I guested with many tribes. My tattoos gained me welcome, my flights and throwing stick allowed me to hunt at a greater distance than they could. I took several buffalo along the way to feed the tribes. I was given a tanned buffalo robe by one tribe. I traded my bearskin sleeping robe for a pony that would carry my goods. He would not starve in the grasslands.

The tribes made their winter camps in the deep valleys cut by streams and rivers long ago. This kept them out of the winds that never stopped. They burned dried buffalo flop for firewood.

They were hunters of the great herds of buffalo.

I heard tales of the great steaming lands to the southwest. I altered my path to go there. By spring I reached my goal. There were bubbling pits of mud and hot springs of water. Some smelled very bad. I walked around the great valley making sense of the place. The heat of the earth had made a wonderland enjoyed by men and beasts. I found bear and buffalo drowsing in the hot springs. I found three old men camped deep within the place over the course of several weeks. In one spring I found an evil thing that gave me wonder. I enjoyed my time there yet my goal had not been reached. It was still many days walk to the south.

I began my journeys again.

The high plains were dryer and the grass more sparse than that to the east. I carried much water as I did not know the sips and seeps of the land. I could smell out some nearby yet did not know the master trails that would keep me near them. The birds guided me.

I came upon my goal near the longest day of the year. It was high within a cluster of mountains. There I found the great medicine wheel laid out among the clouds. I sat there watching a thunderstorm overtake the plateau. I had to tie down my pony so that he would not bolt. I could not make him understand that we were not hunted. He did not like that place at all.

As I sat out the storm the great wheel seemed to drift in and out of sight. At the edge of my hearing I heard the drumming and chanting of a ceremony. I caught images of the dances from the corner of my eye yet I could not look at them directly as they would fade away.

I remembered the chant. It would not leave my ear.

I found my poor pony trembling and lathered. I calmed him the best I could and we made our way down out of the mountains after the rain had passed.

I was stopped half a day later by a patrol of mounted warriors. They calmed at seeing my tattoos. They took me to their camp, some distance away.
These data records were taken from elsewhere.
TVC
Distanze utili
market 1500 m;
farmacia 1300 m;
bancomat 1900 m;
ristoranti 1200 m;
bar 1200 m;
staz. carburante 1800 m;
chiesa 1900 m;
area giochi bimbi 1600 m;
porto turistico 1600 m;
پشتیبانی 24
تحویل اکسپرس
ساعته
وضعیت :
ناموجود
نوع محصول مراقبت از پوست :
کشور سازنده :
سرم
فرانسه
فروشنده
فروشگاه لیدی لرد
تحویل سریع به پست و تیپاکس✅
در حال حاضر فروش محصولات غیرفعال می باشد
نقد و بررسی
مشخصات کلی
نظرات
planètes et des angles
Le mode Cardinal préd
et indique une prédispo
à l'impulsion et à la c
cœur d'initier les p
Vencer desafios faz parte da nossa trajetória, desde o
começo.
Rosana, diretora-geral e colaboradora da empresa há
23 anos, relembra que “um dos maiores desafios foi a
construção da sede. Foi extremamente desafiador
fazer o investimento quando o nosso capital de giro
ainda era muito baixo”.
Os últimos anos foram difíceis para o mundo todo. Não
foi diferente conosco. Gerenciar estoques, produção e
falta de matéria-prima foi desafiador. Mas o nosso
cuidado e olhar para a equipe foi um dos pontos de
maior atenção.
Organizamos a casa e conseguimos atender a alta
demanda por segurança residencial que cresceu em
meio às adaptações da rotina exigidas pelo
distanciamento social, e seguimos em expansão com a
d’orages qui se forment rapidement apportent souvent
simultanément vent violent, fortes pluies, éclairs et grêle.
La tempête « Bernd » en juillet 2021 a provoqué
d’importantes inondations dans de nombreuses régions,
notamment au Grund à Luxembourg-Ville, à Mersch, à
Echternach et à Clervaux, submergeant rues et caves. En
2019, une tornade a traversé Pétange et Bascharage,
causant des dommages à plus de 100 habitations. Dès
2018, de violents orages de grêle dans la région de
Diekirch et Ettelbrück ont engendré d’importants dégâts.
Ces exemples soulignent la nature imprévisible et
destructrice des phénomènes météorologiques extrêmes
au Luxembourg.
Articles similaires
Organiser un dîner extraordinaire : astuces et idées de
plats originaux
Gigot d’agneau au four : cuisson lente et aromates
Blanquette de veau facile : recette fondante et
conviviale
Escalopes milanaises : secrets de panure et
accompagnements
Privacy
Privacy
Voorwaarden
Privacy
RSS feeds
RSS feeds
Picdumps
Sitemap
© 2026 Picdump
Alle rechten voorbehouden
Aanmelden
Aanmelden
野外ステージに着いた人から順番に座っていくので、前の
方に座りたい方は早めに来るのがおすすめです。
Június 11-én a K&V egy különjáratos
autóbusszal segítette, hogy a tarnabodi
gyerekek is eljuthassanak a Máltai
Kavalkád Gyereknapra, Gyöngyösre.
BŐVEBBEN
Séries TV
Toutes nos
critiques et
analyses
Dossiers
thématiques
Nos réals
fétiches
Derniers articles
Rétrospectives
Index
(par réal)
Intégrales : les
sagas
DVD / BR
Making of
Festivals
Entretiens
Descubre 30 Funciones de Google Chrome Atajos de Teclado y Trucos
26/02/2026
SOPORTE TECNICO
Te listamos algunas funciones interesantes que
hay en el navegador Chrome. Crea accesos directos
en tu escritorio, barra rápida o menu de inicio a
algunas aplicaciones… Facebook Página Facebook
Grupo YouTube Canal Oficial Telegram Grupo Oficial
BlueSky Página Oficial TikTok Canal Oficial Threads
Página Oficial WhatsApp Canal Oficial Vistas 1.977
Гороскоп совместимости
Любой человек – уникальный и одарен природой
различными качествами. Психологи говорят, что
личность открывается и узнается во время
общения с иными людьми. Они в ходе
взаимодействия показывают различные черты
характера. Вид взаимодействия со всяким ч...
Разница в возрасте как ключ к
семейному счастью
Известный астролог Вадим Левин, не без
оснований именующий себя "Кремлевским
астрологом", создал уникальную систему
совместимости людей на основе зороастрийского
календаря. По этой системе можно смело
I spoke with their wise man. I told him of my journeys. When I sang out the chant I had heard he rose from the fire and returned with a painted rawhide box containing dyes and needles. He said I had needed another tattoo.
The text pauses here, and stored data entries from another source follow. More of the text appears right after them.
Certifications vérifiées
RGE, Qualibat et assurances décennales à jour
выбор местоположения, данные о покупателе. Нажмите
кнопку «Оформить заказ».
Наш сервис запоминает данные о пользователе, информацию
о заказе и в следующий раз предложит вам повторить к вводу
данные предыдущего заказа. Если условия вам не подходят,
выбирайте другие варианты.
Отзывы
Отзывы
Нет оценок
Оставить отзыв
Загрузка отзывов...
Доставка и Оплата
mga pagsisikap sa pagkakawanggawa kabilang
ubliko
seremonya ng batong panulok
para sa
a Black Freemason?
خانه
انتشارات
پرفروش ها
It was the most painful tattoo yet as it went over the palm of my left hand.

It was a circle and spokes in four parts and four colors. I stayed with them until my flesh healed. I left them with the idea of the throwing stick and flights. I did not know how much good it would do them without a source of wands. I suppose that they could trade for them. I told their shaman that I had seen brush willow growing in the steaming lands to the north.